-- Exercise requirements --
1. Answer these questions about the Sonning Bridge text:
(a) In what year was the brick arch bridge completed?
(b) Which path crosses the river at the bridge?
(c) Around what year is the earliest definite reference to a timber bridge?
2. Revise the stretch of the Sonning Bridge text from "Sonning Bridge is" through "at this point." so that "paintings" reads "drawings" instead.
3. Pick up the Sonning Bridge history from its last sentence and continue it.

Sonning Bridge is a road bridge across the River Thames at Sonning, Berkshire. It links Sonning with Sonning Eye (Oxfordshire) and crosses the Thames on the reach above Shiplake Lock, just short of Sonning Lock. It is a brick arch bridge completed in 1775, to replace an earlier wooden bridge. The bridge has been the subject of many paintings and prints by artists and is a Grade II listed building.
 
The road extends to the two Sonning Backwater Bridges. One is over the backwater downstream of the weir and the other is over the millrace which is between the two main branches.

The Thames Path crosses the river at this point.

History
The earliest definite reference to a "timber" bridge is around 1530, although there are claims that there was a wooden old Saxon bridge here before 1125. It was spoken of as being rebuilt in 1604, although throughout the 17th century there are reports of decay and the need for repair.

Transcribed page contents

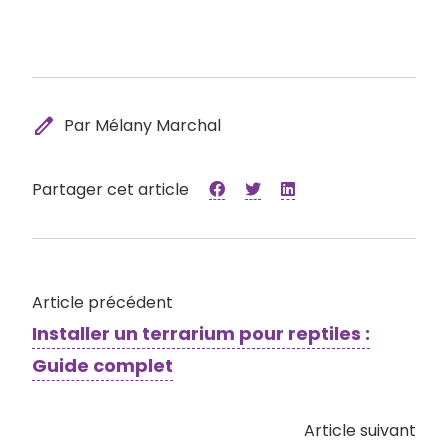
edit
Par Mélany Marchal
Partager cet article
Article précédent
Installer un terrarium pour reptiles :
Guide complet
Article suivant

-- Set of answers --
1.
(a) 1775
(b) The Thames Path
(c) Around 1530

2.
Sonning Bridge is a road bridge across the River Thames at Sonning, Berkshire. It links Sonning with Sonning Eye (Oxfordshire) and crosses the Thames on the reach above Shiplake Lock, just short of Sonning Lock. It is a brick arch bridge completed in 1775, to replace an earlier wooden bridge. The bridge has been the subject of many drawings and prints by artists and is a Grade II listed building.
 
The road extends to the two Sonning Backwater Bridges. One is over the backwater downstream of the weir and the other is over the millrace which is between the two main branches.

The Thames Path crosses the river at this point.

3.
A stone marker at the centre of the bridge is marked "B | O" (for the counties of Berkshire and Oxfordshire on each side of the river) with the vertical line indicating the exact boundary down the middle of the river. This is an ancient border which used to be between Wessex and Mercia.

The wooden backwater bridges were not replaced until the 20th century. At the beginning of the 20th century, there were complaints about the traction engines causing structural problems with the old wooden backwater bridges and disturbing the peace. In 2013 the frontage of a letterbox was placed on the downstream side of one of the supporting buttresses of the bridge by the artist Impro. The position of the box meant that if it had been functional it would only have been accessible to users on the river itself.

It is rumoured that Dick Turpin used the bridge as an escape route from Berkshire to Oxfordshire to evade the authorities.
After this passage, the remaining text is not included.